Lors d’un voyage à l’étranger, Elisa, au grand désespoir d’Elisée, se marie à un jeune homme. Pour vaincre sa douleur, Elisée décide d’habiter en ville mais les dégradations de la nature, l’arrivée de la fin des temps, le convainc à se mettre au service des autres. Mada, suite à cette lecture, souhaite visiter avec ses enfants, cette ville (Lausanne ?, Genève ?) où son ami a vécu : « Ils s’arrêtèrent pour en contempler l’aspect désolé. Elle ressemblait à un sépulcre abandonné. Chaque jour s’en détachait une pierre sous l’action du temps dont rien ne pouvait plus conjurer la puissance. »
Les rues désertes leur font porter leurs pas vers une demeure princière dans laquelle un portait d’Elisa leur signale que c’est là que cette dernière a vécue avant d’être enterré avec son mari près de l’oratoire par les bons soins d’Elisée.
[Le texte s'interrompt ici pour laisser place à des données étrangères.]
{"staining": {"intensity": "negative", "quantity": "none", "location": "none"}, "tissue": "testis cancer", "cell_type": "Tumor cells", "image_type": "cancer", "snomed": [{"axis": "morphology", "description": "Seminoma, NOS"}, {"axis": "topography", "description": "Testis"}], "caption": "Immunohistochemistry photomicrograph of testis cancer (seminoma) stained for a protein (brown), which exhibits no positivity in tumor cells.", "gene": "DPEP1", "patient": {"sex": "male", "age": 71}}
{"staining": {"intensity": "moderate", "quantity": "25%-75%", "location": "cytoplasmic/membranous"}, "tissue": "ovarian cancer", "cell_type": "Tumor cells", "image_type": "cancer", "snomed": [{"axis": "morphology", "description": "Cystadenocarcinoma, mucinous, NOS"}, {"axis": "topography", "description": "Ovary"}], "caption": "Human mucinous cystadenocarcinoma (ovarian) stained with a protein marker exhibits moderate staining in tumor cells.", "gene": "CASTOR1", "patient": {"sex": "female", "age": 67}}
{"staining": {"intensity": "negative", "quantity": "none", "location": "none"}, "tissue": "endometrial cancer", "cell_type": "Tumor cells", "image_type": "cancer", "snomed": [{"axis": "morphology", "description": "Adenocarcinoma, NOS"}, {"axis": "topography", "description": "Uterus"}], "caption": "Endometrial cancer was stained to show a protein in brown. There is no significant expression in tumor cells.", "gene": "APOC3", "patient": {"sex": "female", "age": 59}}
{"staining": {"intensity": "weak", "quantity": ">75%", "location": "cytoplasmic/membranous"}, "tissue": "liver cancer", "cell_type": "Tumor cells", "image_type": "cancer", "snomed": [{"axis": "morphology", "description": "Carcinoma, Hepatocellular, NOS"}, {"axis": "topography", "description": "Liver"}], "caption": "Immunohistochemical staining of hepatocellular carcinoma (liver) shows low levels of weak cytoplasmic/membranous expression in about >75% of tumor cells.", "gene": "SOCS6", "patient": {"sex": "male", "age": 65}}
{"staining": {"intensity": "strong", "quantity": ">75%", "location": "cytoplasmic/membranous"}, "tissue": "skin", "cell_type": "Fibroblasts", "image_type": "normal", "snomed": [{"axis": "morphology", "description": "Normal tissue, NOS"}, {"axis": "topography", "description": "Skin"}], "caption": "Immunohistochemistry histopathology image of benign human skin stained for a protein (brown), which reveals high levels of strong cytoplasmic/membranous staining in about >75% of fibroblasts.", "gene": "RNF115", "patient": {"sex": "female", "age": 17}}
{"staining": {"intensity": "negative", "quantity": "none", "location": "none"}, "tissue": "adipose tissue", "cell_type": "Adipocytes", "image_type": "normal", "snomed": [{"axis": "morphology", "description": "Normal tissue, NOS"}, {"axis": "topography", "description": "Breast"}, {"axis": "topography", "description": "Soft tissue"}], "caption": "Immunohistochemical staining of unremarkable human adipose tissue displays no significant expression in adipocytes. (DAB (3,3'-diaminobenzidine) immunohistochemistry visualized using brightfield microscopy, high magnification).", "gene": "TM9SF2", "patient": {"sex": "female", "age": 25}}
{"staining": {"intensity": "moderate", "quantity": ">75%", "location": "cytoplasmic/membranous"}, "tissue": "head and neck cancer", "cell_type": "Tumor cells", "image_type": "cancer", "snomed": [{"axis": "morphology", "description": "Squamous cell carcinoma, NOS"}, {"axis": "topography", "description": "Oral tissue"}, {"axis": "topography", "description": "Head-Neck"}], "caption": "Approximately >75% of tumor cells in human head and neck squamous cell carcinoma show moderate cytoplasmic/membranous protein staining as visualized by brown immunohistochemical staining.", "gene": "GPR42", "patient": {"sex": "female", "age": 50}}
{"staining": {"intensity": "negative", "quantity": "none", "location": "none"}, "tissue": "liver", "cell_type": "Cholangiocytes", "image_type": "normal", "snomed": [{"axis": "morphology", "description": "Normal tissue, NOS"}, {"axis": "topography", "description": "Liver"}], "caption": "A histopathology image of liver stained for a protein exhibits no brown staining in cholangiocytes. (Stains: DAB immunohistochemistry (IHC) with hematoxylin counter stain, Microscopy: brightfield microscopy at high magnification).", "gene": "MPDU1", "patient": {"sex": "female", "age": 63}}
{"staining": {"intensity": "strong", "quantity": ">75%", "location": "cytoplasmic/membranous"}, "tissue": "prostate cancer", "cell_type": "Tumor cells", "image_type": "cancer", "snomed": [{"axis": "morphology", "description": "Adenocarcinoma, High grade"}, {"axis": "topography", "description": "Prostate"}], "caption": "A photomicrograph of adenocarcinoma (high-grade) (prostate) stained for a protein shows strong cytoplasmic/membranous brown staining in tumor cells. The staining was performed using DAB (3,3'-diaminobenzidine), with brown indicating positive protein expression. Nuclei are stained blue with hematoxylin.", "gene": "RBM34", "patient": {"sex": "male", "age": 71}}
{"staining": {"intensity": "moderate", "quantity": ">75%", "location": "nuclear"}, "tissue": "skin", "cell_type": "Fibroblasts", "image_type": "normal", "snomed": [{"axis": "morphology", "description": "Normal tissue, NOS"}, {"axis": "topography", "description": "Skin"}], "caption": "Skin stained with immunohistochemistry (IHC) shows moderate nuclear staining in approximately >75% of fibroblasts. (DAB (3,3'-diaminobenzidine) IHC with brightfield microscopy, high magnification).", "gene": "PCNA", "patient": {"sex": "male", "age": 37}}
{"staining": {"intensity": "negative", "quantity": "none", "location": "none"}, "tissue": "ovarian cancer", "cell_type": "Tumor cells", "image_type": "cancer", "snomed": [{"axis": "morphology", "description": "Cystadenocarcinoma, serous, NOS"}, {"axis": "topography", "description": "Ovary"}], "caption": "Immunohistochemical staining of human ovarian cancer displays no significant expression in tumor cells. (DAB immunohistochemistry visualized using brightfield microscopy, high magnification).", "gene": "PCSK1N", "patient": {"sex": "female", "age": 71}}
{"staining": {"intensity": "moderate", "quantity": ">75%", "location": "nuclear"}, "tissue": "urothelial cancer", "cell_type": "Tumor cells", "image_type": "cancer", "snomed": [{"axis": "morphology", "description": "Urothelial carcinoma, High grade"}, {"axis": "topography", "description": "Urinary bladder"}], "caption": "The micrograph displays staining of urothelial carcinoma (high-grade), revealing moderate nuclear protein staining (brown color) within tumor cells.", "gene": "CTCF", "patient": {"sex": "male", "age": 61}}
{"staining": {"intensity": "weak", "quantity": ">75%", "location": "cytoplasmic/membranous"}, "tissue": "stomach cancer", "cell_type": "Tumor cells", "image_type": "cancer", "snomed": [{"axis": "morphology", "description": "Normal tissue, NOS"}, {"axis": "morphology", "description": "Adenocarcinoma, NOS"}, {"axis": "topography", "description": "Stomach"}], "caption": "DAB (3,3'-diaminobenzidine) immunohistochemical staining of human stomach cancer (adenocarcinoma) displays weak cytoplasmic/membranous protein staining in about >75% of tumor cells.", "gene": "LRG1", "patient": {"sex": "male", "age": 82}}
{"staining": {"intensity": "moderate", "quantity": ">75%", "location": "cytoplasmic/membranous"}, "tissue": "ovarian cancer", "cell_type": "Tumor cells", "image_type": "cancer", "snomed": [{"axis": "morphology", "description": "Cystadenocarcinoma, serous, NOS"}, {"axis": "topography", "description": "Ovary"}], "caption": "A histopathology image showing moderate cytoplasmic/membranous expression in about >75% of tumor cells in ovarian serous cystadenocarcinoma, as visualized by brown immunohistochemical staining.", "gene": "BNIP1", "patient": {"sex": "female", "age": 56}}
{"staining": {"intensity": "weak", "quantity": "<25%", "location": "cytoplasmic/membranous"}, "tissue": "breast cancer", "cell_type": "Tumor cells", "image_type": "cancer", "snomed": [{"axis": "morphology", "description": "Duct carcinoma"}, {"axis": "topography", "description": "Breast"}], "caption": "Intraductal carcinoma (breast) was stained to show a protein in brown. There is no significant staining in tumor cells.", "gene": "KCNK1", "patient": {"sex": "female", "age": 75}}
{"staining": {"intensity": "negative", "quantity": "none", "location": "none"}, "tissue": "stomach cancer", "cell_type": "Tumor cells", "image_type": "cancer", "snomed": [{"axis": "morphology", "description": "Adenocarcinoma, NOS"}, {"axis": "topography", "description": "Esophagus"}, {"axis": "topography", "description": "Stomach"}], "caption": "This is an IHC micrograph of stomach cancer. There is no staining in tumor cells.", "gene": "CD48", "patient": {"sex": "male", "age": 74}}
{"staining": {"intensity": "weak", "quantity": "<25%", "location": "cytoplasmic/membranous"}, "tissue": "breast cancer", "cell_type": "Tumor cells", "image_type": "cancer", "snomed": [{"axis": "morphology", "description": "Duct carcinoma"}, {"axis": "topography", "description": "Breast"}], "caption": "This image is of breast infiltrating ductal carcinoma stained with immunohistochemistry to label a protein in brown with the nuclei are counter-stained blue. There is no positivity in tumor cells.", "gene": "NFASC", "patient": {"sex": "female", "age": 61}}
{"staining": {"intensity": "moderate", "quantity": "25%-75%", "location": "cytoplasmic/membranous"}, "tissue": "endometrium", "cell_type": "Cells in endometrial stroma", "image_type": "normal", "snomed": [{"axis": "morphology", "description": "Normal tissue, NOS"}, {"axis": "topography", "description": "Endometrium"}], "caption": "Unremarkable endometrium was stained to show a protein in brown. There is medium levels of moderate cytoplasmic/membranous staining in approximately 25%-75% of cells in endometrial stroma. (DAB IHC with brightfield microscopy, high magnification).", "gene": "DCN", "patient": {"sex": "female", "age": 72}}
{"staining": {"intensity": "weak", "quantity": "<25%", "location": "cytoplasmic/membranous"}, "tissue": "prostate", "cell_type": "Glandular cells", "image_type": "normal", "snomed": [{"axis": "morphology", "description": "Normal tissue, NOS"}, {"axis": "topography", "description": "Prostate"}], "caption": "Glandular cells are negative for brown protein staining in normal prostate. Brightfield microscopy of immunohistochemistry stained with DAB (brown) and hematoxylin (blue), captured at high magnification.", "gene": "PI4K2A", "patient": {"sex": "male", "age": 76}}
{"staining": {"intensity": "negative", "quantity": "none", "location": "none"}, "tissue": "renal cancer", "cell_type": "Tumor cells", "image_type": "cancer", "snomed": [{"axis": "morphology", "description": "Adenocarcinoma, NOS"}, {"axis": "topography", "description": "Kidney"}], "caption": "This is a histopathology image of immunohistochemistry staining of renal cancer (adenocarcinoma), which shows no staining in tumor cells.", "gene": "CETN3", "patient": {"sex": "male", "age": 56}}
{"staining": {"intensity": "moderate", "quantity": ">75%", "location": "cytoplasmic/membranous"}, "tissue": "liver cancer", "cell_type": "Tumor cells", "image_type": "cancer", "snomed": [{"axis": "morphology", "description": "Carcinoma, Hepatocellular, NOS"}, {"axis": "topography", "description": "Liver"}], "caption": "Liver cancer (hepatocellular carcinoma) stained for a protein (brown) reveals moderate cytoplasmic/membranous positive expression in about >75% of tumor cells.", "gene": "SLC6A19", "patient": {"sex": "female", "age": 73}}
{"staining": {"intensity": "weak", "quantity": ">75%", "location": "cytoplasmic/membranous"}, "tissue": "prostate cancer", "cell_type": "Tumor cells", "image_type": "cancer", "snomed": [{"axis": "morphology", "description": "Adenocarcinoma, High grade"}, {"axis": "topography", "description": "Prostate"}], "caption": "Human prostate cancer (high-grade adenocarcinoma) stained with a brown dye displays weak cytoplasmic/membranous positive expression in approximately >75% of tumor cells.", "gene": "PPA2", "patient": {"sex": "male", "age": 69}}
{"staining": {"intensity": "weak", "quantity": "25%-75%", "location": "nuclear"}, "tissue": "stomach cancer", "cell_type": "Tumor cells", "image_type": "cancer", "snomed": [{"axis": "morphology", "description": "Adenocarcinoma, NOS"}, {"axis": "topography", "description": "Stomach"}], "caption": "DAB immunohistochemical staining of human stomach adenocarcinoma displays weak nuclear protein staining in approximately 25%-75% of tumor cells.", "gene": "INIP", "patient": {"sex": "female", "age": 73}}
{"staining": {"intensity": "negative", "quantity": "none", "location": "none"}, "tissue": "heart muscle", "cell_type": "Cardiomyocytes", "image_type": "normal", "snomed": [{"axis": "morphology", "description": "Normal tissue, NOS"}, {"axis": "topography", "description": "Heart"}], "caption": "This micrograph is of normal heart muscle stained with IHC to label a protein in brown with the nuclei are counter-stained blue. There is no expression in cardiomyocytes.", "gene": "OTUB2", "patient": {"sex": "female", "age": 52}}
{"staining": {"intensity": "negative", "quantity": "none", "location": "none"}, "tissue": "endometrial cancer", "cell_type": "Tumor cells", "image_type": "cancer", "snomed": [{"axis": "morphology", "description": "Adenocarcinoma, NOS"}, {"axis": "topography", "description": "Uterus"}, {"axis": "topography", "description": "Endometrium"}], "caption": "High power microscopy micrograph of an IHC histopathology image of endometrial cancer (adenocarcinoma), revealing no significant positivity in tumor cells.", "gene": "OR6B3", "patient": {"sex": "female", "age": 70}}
Après avoir vu l’hôpital puis le cimetière, décidant d’arrêter leur pérégrination urbaine et de retourner dans leur manoir, ils sont pris dans un gigantesque tremblement de terre :
« Des flots de poussière brûlante tombaient autour d’eux. Ce fut une tourmente inouïe menaçant de les ensevelir vivants.(…) Les monts, les monts gigantesques, ces monts couronnés de glaciers, arrachés de leur fondement, avaient roulé dans les vallées. A la place du lac s’étendait maintenant une plaine presqu’uniforme. »
Le matin, la brume ayant disparu, ils observent stupéfaits le désordre géologique d’un paysage bouleversé. Ela, frappée de congestion, est mourante au grand désespoir d’Ivan qui n’aura bientôt plus pour se consoler que la petite « Fleur des saints » du livre de prières. Après l’inhumation de sa soeur, le jeune homme restera inconsolable malgré toute la patience de Mada qui tente de lui faire comprendre les voies du ciel. Il dépérit à son tour. Lorsque la chapelle, à laquelle il était très attaché, est dévastée, il meurt: « On eût dit que le feu du ciel l’avait ravagée. Un amas de terre bitumineuse s’élevait devant la porte comme un flot de lave refroidie. Elle était remplie de décombres. »
Mada reste le dernier homme sur une terre vide et cette pensée le terrifie : « La pensée qu ‘il n’y avait pas d’autre être vivant sous les cieux égarait sa raison. Il n’osait se sentir vivre, se remuer, se palper sans tomber dans une sorte de terreur superstitieuse.»D’autant plus que les conditions climatiques empirent :
« Un soir qu’il sortait du pavillon, il fut surpris du changement subit de l’atmosphère. De glacée, elle était devenue tiède. Depuis un instant, le soleil n’éclairait plus la terre. Les ombres régnaient partout. »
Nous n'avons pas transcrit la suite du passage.